Work will start on the redevelopment of Murray Bridge's riverfront before the end of the year after the federal government committed $1.3 million to the project.
The city's council will contribute about $1.7 million to the first wave of works, which will include a new boat ramp at the southern end of Sturt Reserve.
Also planned are:
- A pontoon, car parks and a boat wash-down area to complement the boat ramp
- A three-metre wide shared path along the riverfront
- Public toilets attached to the new rowing club building
- A landing in front of the rowing club, for launching boats and recreation
- Improved lawn tennis facilities
- More public art
The works would begin in the second half of this year and be finished in about 18 months.

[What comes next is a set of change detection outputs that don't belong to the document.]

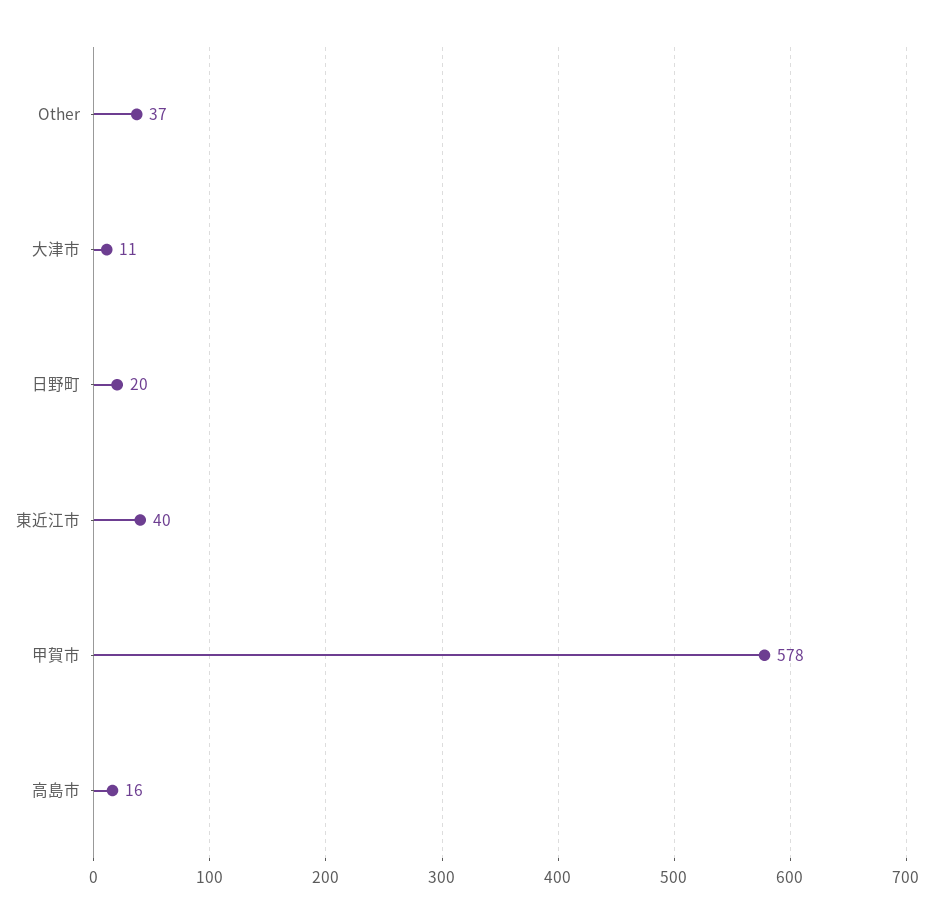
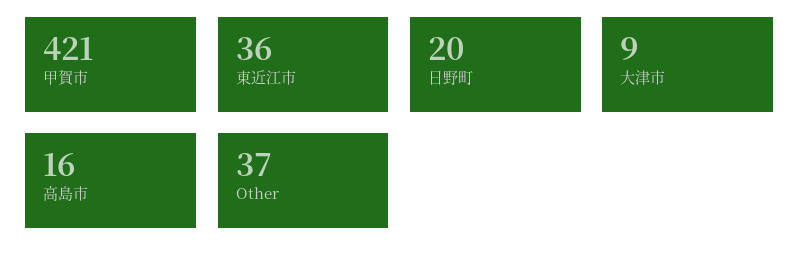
大津市: 11 -> 9
東近江市: 40 -> 36
甲賀市: 578 -> 421

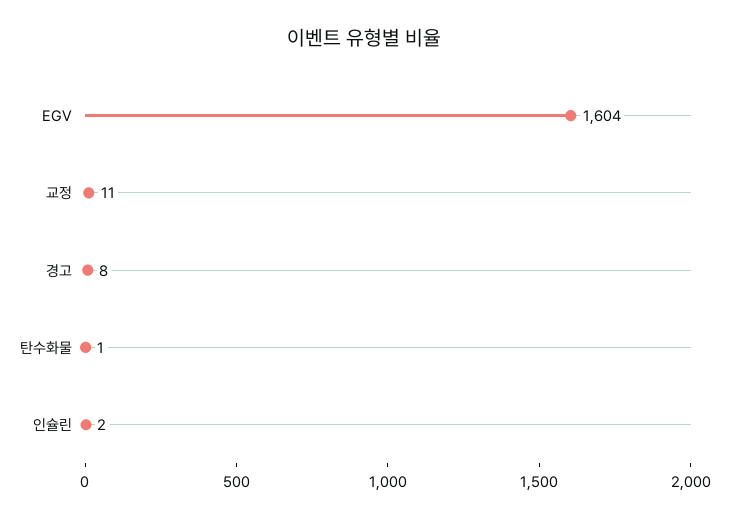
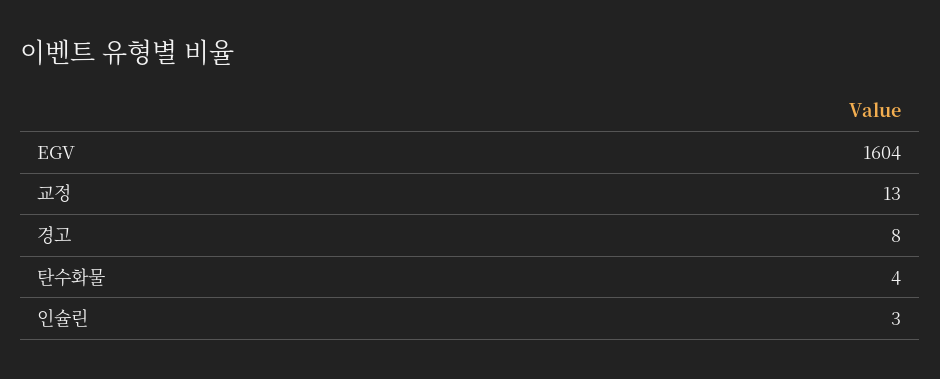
교정: 11 -> 13
탄수화물: 1 -> 4
인슐린: 2 -> 3

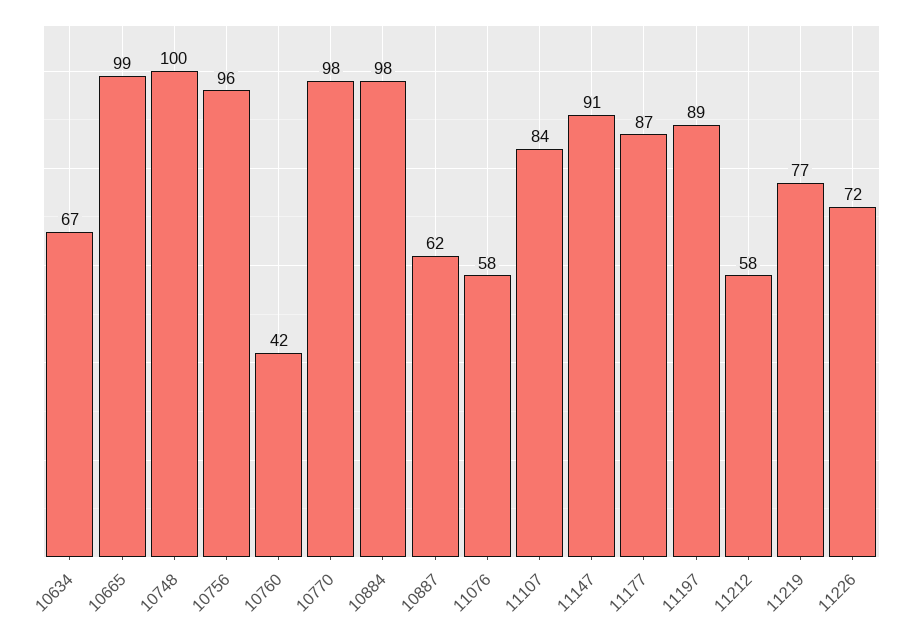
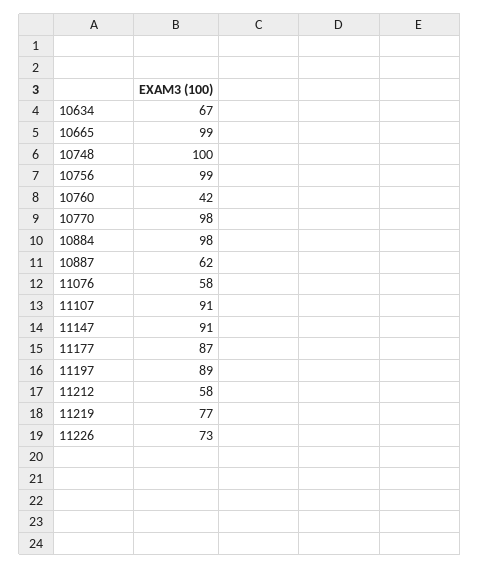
10756: 96 -> 99
11107: 84 -> 91
11226: 72 -> 73

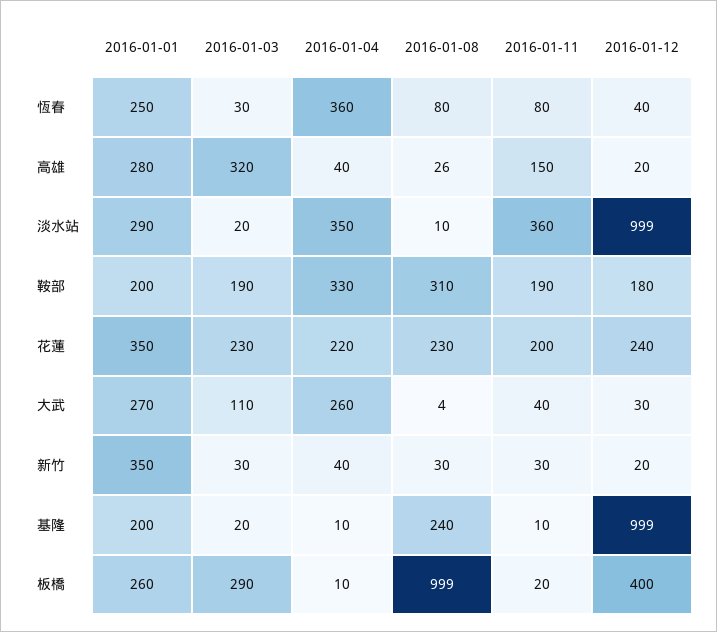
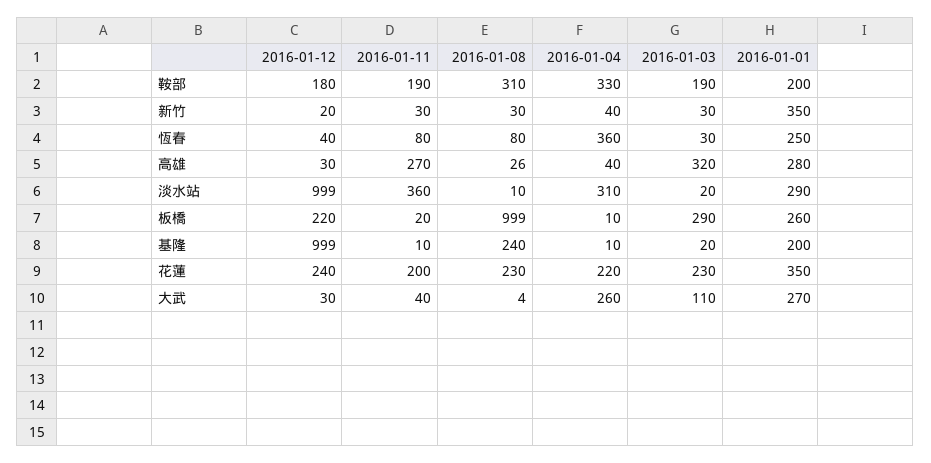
2016-01-11, 高雄: 150 -> 270
2016-01-12, 高雄: 20 -> 30
2016-01-04, 淡水站: 350 -> 310
2016-01-12, 板橋: 400 -> 220

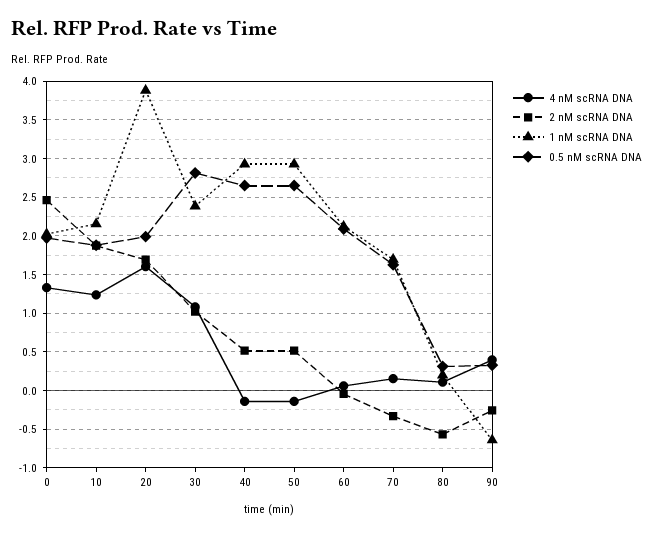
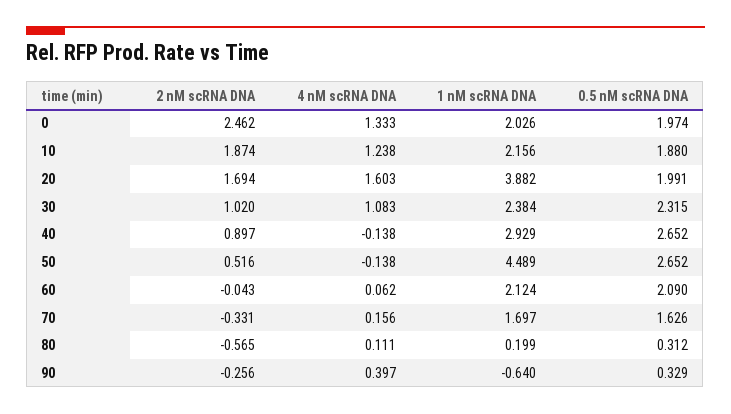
0.5 nM scRNA DNA, 30: 2.8 -> 2.315
2 nM scRNA DNA, 40: 0.5 -> 0.897
1 nM scRNA DNA, 50: 2.9 -> 4.489

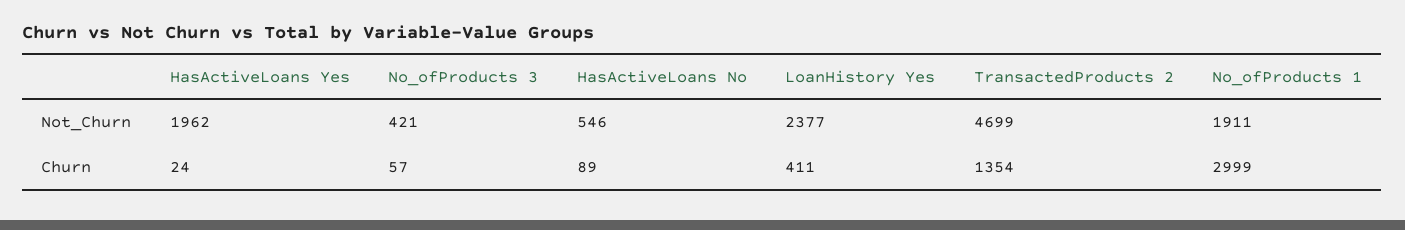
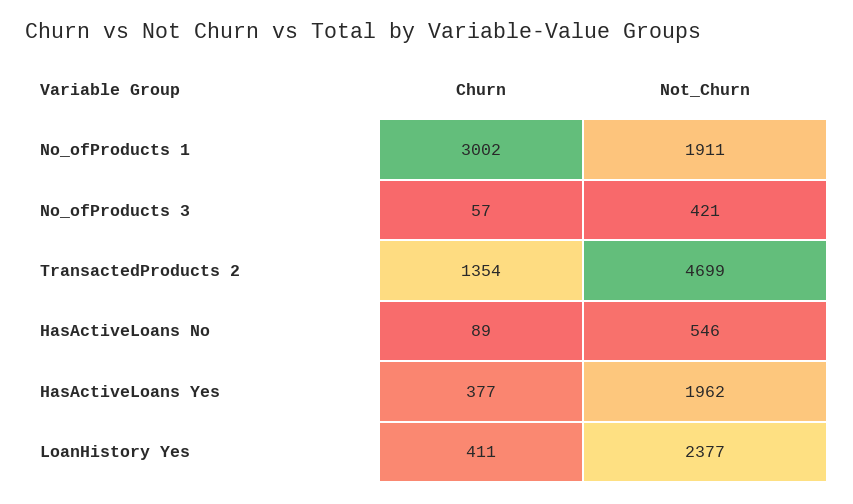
HasActiveLoans Yes, Churn: 24 -> 377
No_ofProducts 1, Churn: 2999 -> 3002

In announcing the funding, Member for Barker Tony Pasin described Sturt Reserve as Murray Bridge's town square, capable of being developed into an iconic tourism destination.
With Thomas Foods International yet to announce a rebuild, the time had been right for the federal government to support Murray Bridge, he said: through both the newly announced funding and previous funding for upgrades of the rowing club and TAFE campus.
"We understand the eocnomic impact the TFI fire had on this community," he said.
"We're hoping to deliver some economic stimulus as we await the rebuild."
Mayor Brenton Lewis said the funding announcement was the payoff after three years of planning.
Like a patchwork quilt, the four precincts envisioned in the council's riverfront strategy – of which the area between the existing boat ramp and the community club was one – would be completed bit by bit.
"Over the next couple of years there'll be announcements about other packages of work, subject to us being able to fund them," he said.
"We'll be pursuing partnerships with the state government and federal government wherever possible.
"People's rates and taxes are what enable us to do these projects people have told us, en masse, they want ... Adelaide Road, Swanport Road, the riverfront, footpaths.
"This council is spending serious money on real infrastructure."
Mr Pasin said he anticipated more federal investment in the riverfront over time.
Later stages of the riverfront plan call for Murray Bridge's tourism information centre and war memorial to be relocated to a historic and tourism precinct centred on the wharf, among other objectives.
The $1.3 million announced on Tuesday will come from the federal government's Building Better Regions Fund.